# ABOUT THIS TASK:
Your answer must be an exact copy of the listing that follows, with all pictures omitted.

ENTRIES PROVIDED below:

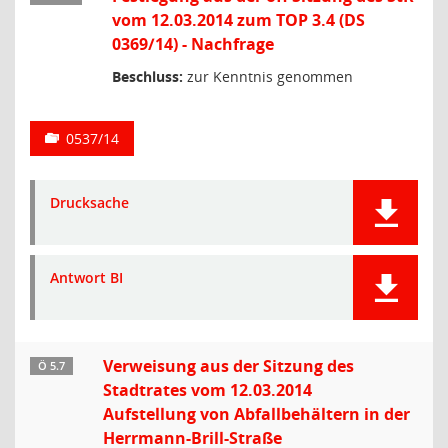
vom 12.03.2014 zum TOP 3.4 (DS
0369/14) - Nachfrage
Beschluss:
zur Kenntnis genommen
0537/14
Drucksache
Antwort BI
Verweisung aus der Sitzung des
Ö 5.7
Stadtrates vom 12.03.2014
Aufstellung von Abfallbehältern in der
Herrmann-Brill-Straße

End of ENTRIES PROVIDED.

# RESULT:
vom 12.03.2014 zum TOP 3.4 (DS
0369/14) - Nachfrage
Beschluss:
zur Kenntnis genommen
0537/14
Drucksache
Antwort BI
Verweisung aus der Sitzung des
Ö 5.7
Stadtrates vom 12.03.2014
Aufstellung von Abfallbehältern in der
Herrmann-Brill-Straße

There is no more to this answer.